French lawyers on Friday staged a walkout, while Air France staff went on strike over pay, adding to a growing wave of industrial unrest that threatens to slow French President Emmanuel Macron’s reform drive.
Air France canceled one-quarter of the day’s flights as its pilots, stewards and ground crew press for a 6 percent pay rise.
And courts postponed hearings as hundreds of lawyers, clerks and magistrates stopped work across the country to protest judicial reforms, among a slew of changes by the ambitious 40-year-old president riling various sections of French society.
“The government’s plan at least has the benefit of being coherent — scrimping, cutting, sacrificing everything it can,” legal profession unions said in a joint statement ahead of Friday’s protests.
Law unions complain that the court shake-up, which aims to streamline penal and civil proceedings and digitize the court system, will result in courts that are over-centralized and “dehumanized.”
In the meantime, staff at state rail operator Societe Nationale des Chemins de Fer are to begin three months of rolling strikes, two days out of every five, tomorrow night — just as many travelers are coming back from an Easter weekend away.
The next day, refuse collectors are to strike demanding the creation of a national waste service, energy workers are to strike urging a new national electricity and gas service, and Air France staff are to walk out again.
“The cost of living goes up, but not salaries,” Francois, an Air France employee, told reporters during a demonstration at Charles de Gaulle Airport in Paris, saying a 6 percent raise represents “barely a baguette a day for a month.”
At Air France, 32 percent of pilots were set to join Friday’s walkout along with 28 percent of cabin crew and 20 percent of ground staff, according to company estimates.
However, while just 20 to 30 percent of long-haul flights were cut at Charles de Gaulle and Paris Orly Airport, at other airports such as Nice, as many as half of Air France flights were canceled.

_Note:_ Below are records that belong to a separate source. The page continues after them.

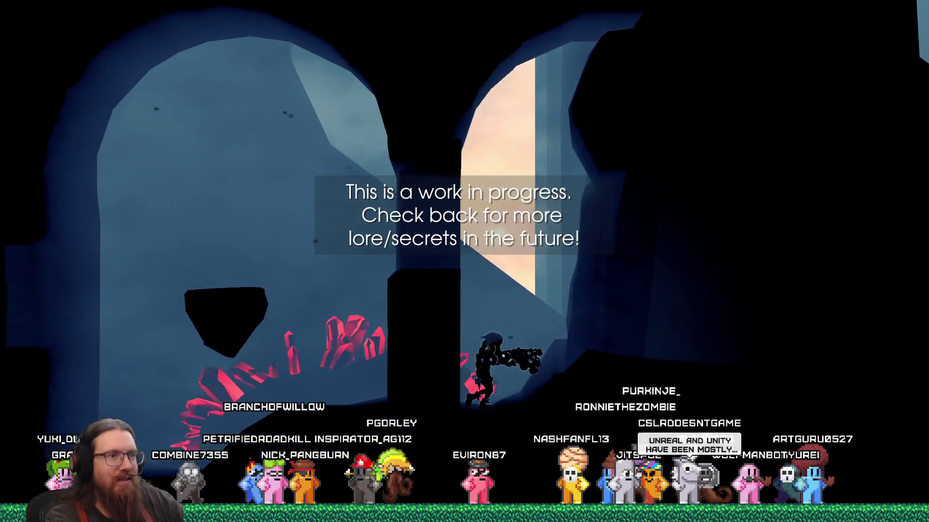
pyautogui.press('a')
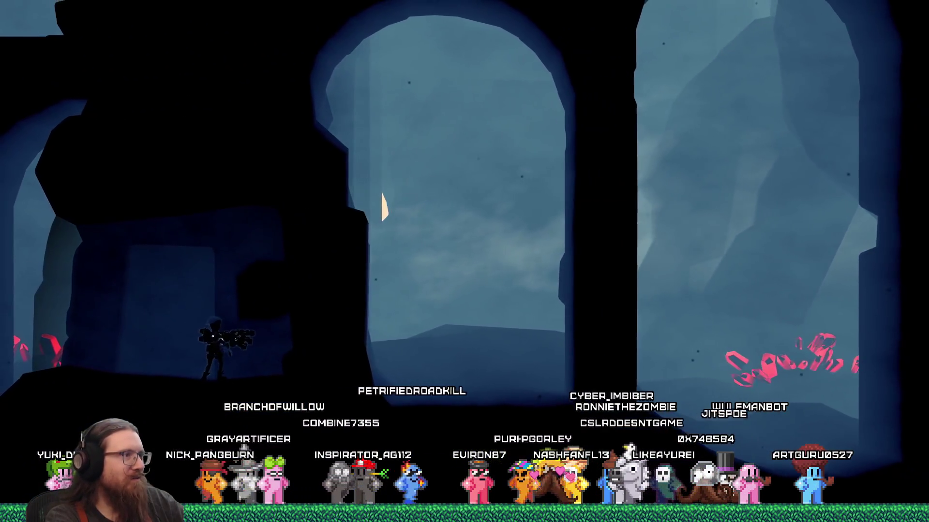
pyautogui.press('a')
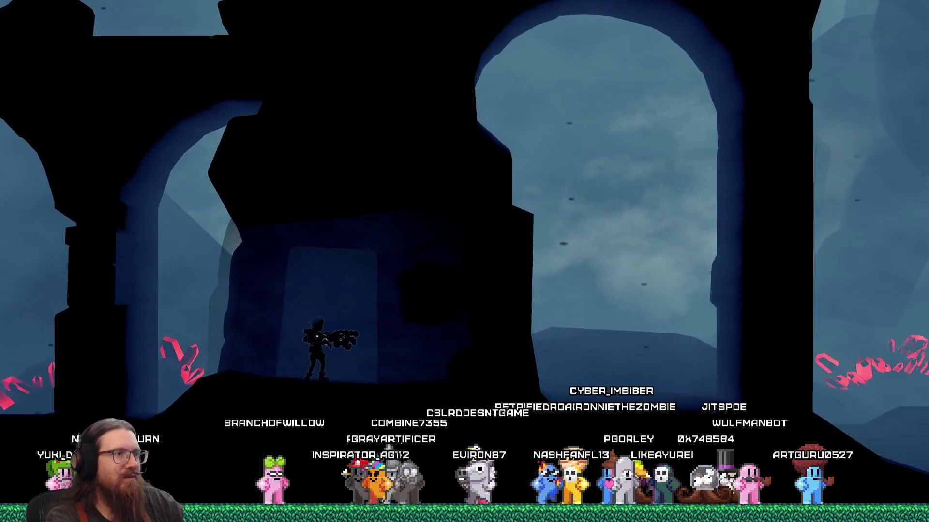
pyautogui.press('a')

The French state owns 17.6 percent of the carrier as part of the Air France-KLM group, Europe’s second-biggest airline, which has been plagued by strikes and labor disputes in its French operations in recent years. Eleven trade unions have already staged two Air France strikes on Feb. 22 and March 23 seeking a 6 percent salary hike, with two more planned on Tuesday and Saturday.
Unions argue the airline should share the wealth with its staff after strong results last year, but management insists it cannot offer higher salaries without jeopardizing growth in an intensely competitive sector.
“To distribute wealth we have to create it first,” chief executive Franck Terner told Le Parisien newspaper.
Air France is set to bring in a 0.6 percent pay rise from today and another 0.4 percent increase from Oct. 1, along with bonuses and promotions equivalent to a 1.4 percent raise for ground staff — seen by unions as grossly inadequate.